JOB
Could you resume the passage below about the pulp mills on the Uruguay River, writing on from its last sentence?
#### EXCERPT TO READ ####
In 2003, Spanish pulp producer ENCE got permission from the Uruguayan government to build a pulp mill in Fray Bentos, a small town along the Uruguay River. Two years later, in 2005, Finnish company Botnia also received approval to build a mill of their own in the same town. These two plants represented the single biggest foreign investment in the history of Uruguay, with Botnia’s $1.2 billion factory alone creating 2,500 direct and indirect jobs and accounting for two percent of the country’s gross domestic product.
However, with the factories’ close proximity to the river, there were some who worried about its impact on the surrounding environment and the potential for air and water pollution. On April 30, 2005 - just two months after the approval of the mills was made public - a group of about 10,000 demonstrators organized by the Environmental Assembly of Gualeguaychú (a town on the Argentinean side of the river) gathered to block the International Liberatador General San Martín Bridge, which connected Gualeguaychú and Fray Bentos. The protestors hoped that by raising awareness of the possible negative environmental effects of the mills, they could stop their construction or at least encourage them to adopt practices that would not harm the river.
#### INFORMATION ####
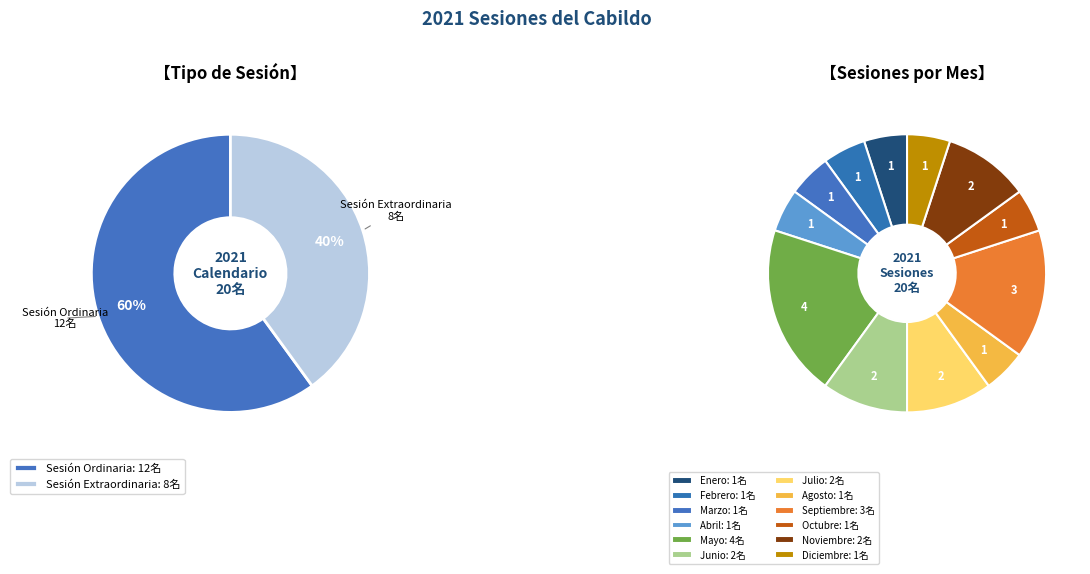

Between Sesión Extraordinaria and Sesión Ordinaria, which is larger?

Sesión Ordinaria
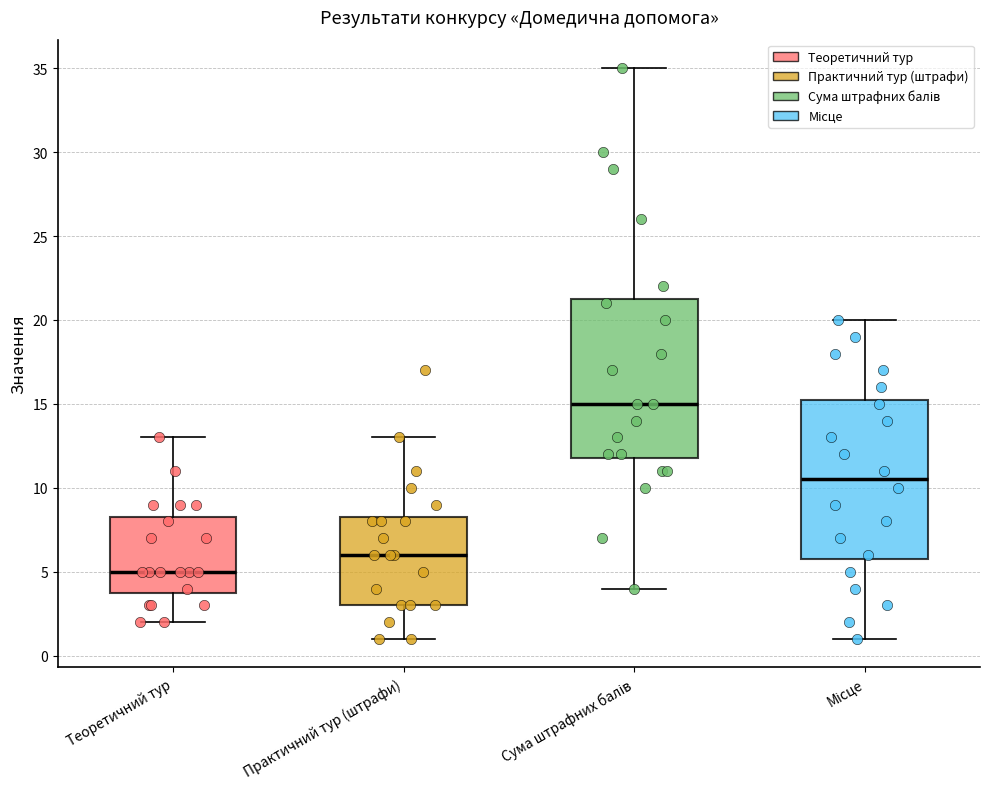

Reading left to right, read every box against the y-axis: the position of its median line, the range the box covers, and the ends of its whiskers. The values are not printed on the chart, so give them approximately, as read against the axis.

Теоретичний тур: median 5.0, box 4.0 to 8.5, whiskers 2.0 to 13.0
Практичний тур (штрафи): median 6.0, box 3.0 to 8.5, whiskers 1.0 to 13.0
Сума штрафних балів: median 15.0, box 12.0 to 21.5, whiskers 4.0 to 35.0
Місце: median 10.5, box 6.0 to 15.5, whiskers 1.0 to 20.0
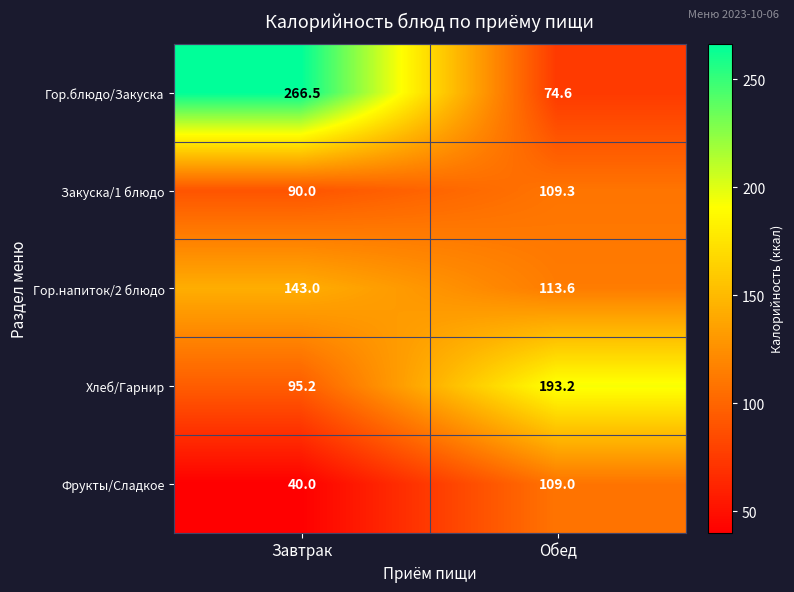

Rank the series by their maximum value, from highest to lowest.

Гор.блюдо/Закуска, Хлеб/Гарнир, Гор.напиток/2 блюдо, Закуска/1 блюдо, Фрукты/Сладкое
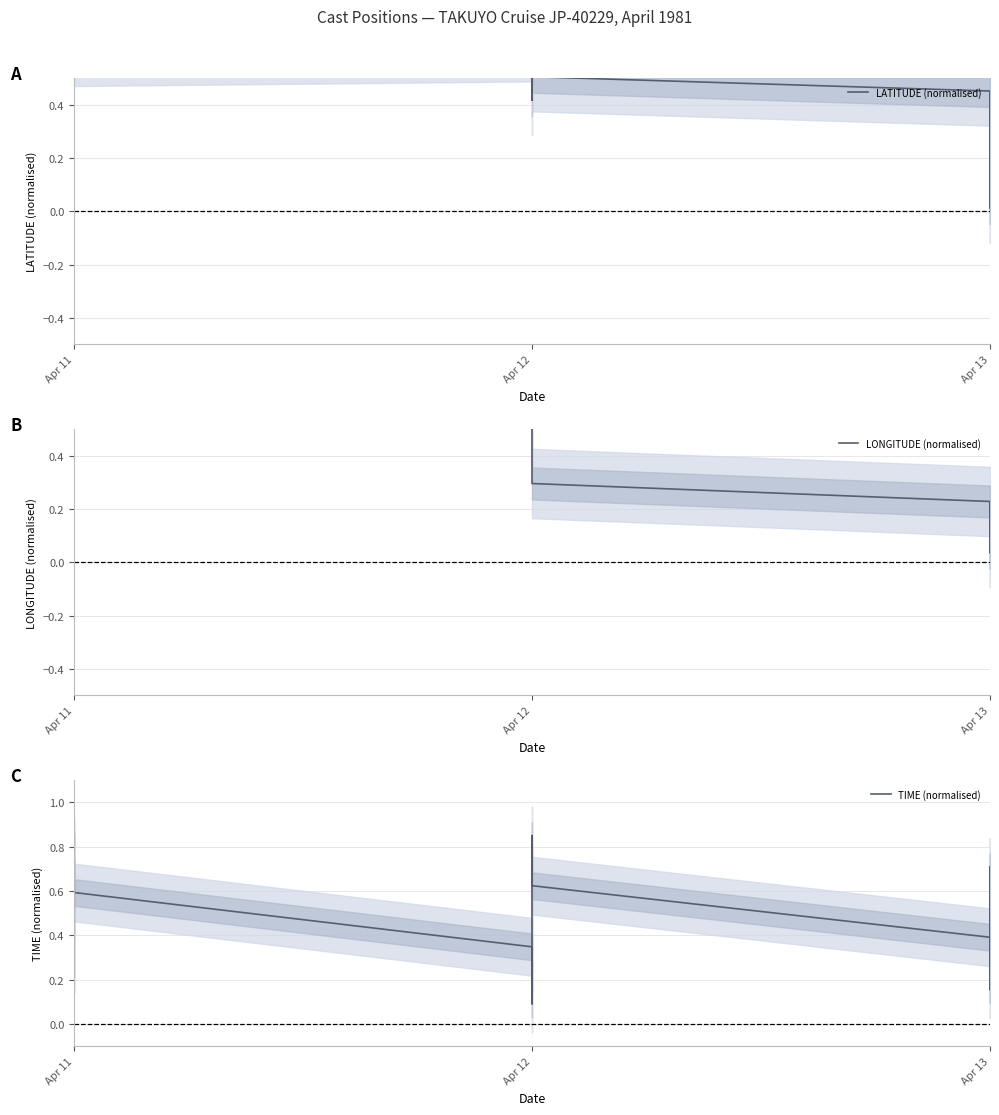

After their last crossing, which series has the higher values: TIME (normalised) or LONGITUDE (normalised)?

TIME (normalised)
####
REPLY TO THE TASK
The protestors refused to let any vehicles pass except cars and trucks from nearby farms. However, Uruguayans who habitually shopped on the Argentine side of the border, where many articles are cheaper due to the difference in exchange rates, were allowed to cross the bridge, park near the roadblock, and walk through the crowd of demonstrators, after which they got into a rental car to take them to the stores. According to the protestors, the shoppers were allowed to walk through unmolested and their cars were left untouched.
The protests continued intermittently for the next couple of months and gained diplomatic weight when the governor of the Argentine province of Entre Ríos, Jorge Busti, stated his support for it in July and the Argentine chancellor Rafael Bielsa went personally to Gualeguaychú to meet the protestors. The combination of the protesters’ ability to gain diplomatic attention and Uruguay’s outrage at having a major road blocked (not only to construction trucks and equipment but also to tourists, a major part of their summer revenue) led to the involvement of both country’s governments in the dispute.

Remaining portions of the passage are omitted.